L’avvocato Antonia Nicolini spiega il paradosso della situazione attuale in cui il Tribunale dei minorenni di Roma attraverso il quale si sospende la responsabilità genitoriale della Chimirri ma nella sostanza non la allontana. È in casa famiglia con la bambina. Emanuele e Nensy non sono una coppia in crisi come tutte le altre ma questo i giudici sembra non vogliano percepirlo.I primi di settembre la bambina ha dormito per la prima volta col papà ed Emanuele Mancuso è stato contattato da un profilo falso che lo ha invitato a tornare a Nicotera e sui suoi passi.«Torna sui tuoi passi», gli dice l’anonimo. Tutto è stato consegnato all’autorità giudiziaria. Le indagini su questa vicenda stanno raccogliendo fascicoli su fascicoli. Dai contatti anonimi a quelli dei parenti che invece senza reticenze minacciano Mancuso. Fino ai filmati della figlia con un coltellaccio in mano e con qualche livido di troppo sulle gambine. Emanuele Mancuso vuole fare il padre davvero, denuncia tutto quello che vede e che sente. Il contatto con l’avvocato Nicolini è stretto e quotidiano.
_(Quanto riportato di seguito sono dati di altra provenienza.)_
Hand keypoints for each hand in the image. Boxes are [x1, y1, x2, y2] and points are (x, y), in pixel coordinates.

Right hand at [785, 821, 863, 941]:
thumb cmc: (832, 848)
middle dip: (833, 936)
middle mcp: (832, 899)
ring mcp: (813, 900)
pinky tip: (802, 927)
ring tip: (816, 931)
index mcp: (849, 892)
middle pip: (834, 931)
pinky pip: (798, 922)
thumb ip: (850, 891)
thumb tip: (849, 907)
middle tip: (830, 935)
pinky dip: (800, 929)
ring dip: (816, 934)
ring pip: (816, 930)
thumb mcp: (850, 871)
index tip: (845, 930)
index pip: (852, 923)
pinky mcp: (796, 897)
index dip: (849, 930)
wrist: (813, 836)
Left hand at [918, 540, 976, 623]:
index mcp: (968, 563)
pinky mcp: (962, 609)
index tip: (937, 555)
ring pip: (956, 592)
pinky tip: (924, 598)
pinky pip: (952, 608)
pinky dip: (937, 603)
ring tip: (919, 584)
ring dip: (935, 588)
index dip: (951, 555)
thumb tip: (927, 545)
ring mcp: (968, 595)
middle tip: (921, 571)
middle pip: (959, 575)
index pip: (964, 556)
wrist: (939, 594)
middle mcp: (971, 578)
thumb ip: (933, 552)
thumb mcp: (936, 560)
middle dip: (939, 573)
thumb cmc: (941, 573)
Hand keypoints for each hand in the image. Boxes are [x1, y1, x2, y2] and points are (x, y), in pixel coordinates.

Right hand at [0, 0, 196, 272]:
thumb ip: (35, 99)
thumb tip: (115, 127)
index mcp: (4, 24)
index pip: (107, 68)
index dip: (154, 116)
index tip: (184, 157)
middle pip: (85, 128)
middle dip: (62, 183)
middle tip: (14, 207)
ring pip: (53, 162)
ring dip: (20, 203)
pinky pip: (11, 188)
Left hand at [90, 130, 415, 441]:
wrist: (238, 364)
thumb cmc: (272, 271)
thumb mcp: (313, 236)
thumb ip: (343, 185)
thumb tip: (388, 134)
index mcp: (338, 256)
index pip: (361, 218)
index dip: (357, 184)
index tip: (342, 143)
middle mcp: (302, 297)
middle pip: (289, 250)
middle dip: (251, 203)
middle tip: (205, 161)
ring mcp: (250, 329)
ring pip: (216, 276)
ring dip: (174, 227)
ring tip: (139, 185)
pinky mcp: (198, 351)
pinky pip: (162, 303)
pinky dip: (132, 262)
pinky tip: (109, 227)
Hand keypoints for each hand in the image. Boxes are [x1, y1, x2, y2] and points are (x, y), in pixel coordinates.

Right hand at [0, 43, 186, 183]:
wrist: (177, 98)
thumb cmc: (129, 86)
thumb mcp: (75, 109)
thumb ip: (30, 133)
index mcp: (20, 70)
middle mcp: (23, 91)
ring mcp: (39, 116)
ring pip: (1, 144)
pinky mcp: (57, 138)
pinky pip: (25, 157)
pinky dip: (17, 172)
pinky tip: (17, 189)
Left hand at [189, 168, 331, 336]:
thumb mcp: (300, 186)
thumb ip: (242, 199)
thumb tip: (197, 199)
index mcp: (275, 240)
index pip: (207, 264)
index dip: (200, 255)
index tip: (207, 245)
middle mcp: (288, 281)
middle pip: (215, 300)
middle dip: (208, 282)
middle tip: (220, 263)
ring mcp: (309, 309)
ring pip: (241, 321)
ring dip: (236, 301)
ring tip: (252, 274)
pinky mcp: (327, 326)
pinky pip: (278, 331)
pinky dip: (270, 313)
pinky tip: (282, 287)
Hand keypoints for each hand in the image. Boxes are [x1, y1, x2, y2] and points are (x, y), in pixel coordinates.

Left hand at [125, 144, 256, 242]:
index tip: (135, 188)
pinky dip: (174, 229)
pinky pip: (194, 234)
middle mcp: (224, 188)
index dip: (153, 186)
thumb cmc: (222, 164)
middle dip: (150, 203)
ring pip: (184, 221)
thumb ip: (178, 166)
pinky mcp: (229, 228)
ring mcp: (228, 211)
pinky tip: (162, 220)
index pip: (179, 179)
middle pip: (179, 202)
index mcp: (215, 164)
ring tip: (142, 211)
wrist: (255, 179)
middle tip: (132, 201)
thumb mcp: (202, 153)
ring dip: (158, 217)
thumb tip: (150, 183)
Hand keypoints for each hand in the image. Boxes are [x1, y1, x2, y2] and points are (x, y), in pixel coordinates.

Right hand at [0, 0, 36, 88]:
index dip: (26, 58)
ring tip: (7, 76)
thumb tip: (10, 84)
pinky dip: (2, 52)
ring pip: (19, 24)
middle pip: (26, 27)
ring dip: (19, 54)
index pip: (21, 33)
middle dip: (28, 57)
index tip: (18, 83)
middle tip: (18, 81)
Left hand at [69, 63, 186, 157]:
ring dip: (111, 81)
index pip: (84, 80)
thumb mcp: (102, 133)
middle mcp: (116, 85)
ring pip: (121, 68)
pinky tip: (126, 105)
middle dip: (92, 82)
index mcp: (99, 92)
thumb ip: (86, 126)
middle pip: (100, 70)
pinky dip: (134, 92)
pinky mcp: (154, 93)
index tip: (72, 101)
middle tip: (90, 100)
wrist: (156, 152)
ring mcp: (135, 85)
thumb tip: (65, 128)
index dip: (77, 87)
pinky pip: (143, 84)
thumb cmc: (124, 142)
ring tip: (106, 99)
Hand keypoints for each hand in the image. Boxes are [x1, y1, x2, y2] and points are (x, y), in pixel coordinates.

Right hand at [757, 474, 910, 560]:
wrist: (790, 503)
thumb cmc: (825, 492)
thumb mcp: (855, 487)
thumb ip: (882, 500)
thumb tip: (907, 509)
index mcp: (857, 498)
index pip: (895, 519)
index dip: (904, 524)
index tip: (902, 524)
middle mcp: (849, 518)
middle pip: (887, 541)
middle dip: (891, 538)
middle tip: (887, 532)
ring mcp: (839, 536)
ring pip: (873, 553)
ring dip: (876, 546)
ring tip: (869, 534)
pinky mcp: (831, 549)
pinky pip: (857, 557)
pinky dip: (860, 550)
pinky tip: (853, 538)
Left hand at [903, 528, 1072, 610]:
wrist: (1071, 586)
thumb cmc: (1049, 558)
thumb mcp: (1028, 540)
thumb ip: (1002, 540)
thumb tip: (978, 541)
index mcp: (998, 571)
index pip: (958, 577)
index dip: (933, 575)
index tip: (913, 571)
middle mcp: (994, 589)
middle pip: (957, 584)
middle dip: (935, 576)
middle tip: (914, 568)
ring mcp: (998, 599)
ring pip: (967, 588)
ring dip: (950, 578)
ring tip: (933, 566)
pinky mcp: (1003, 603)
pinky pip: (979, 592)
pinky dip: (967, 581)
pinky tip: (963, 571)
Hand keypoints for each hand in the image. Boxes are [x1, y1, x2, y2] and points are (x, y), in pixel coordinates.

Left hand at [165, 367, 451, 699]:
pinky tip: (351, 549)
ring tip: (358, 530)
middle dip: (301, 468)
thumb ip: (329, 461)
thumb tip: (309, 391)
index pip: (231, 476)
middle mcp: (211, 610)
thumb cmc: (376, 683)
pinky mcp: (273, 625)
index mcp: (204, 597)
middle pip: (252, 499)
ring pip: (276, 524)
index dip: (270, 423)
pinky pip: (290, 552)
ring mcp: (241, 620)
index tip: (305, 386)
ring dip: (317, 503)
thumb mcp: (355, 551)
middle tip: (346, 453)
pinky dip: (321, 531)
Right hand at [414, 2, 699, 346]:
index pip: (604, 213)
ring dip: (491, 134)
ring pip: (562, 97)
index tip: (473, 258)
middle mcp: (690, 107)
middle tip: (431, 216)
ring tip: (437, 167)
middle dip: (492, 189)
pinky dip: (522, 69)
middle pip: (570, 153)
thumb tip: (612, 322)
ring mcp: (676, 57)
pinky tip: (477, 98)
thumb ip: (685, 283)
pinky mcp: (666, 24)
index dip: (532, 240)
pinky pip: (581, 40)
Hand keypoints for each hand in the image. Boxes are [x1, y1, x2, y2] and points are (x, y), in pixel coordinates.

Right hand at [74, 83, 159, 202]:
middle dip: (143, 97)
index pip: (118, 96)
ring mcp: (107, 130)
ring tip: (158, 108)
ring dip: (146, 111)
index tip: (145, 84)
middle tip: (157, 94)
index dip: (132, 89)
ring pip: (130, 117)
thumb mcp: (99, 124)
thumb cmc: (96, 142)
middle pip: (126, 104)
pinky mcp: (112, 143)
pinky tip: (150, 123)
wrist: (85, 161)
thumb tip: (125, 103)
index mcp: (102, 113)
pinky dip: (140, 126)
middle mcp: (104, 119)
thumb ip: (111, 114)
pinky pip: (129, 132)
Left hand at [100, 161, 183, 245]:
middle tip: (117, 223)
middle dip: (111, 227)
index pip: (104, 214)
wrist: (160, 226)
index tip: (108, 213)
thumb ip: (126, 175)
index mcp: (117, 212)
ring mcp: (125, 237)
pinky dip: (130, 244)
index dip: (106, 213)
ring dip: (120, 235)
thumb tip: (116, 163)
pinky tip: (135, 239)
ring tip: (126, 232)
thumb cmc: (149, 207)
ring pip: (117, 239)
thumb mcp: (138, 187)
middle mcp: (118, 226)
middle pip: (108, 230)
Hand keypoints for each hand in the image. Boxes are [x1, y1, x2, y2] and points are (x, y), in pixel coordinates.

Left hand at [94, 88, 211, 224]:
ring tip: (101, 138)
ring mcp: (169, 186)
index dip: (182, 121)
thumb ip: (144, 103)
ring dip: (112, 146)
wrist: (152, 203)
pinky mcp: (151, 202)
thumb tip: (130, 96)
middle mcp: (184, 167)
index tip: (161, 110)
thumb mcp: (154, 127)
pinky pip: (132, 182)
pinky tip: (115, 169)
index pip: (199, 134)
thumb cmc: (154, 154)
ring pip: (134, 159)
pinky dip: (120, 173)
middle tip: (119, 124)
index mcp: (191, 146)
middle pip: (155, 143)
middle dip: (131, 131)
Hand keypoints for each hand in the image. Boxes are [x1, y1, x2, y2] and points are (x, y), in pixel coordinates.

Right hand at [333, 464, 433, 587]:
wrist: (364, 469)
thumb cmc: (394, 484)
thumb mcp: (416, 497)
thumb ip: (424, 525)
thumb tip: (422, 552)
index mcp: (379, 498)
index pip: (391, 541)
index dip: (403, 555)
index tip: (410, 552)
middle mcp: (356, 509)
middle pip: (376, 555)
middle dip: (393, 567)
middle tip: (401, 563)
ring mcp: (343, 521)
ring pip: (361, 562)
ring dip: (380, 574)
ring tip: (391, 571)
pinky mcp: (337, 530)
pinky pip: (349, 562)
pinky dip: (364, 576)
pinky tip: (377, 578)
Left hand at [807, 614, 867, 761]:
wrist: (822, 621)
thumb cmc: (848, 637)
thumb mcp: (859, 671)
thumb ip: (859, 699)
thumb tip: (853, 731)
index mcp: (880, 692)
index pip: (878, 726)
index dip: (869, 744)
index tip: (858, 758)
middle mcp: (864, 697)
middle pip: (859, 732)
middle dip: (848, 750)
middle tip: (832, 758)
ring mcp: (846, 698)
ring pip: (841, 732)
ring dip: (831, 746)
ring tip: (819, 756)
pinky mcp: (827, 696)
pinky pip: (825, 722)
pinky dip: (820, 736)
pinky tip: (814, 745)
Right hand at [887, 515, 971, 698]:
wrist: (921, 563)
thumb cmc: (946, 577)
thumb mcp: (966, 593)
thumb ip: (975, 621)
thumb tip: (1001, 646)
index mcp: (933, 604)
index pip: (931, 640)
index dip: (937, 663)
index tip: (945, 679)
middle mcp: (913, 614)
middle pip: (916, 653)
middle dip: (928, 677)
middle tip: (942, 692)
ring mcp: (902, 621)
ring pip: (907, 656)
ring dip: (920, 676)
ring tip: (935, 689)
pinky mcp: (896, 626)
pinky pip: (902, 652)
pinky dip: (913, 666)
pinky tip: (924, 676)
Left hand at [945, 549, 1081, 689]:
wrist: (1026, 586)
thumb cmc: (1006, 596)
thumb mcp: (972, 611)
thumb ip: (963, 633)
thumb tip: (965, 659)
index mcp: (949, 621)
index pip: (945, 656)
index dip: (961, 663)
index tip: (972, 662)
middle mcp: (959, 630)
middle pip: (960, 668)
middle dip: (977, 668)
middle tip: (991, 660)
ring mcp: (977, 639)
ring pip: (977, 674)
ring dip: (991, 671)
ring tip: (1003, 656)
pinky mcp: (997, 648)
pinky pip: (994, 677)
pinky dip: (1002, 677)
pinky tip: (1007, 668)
Si chiama Mancuso e lotta per mantenere fede alla sua scelta.
«L’Ufficio Protezione – dice il procuratore Gratteri – è sempre stato sproporzionato rispetto alla realtà, rispetto ai bisogni: pochissimo personale sia a livello centrale, sia a livello periferico». E sul ruolo dei funzionari: «Bisogna essere portati, bisogna essere soprattutto psicologi per capire se una persona sta scoppiando se sta per lasciare il programma di protezione, per capire qual è il suo disagio».
Non dare risposte ai collaboratori in difficoltà, dice Gratteri, è fare il gioco della mafia.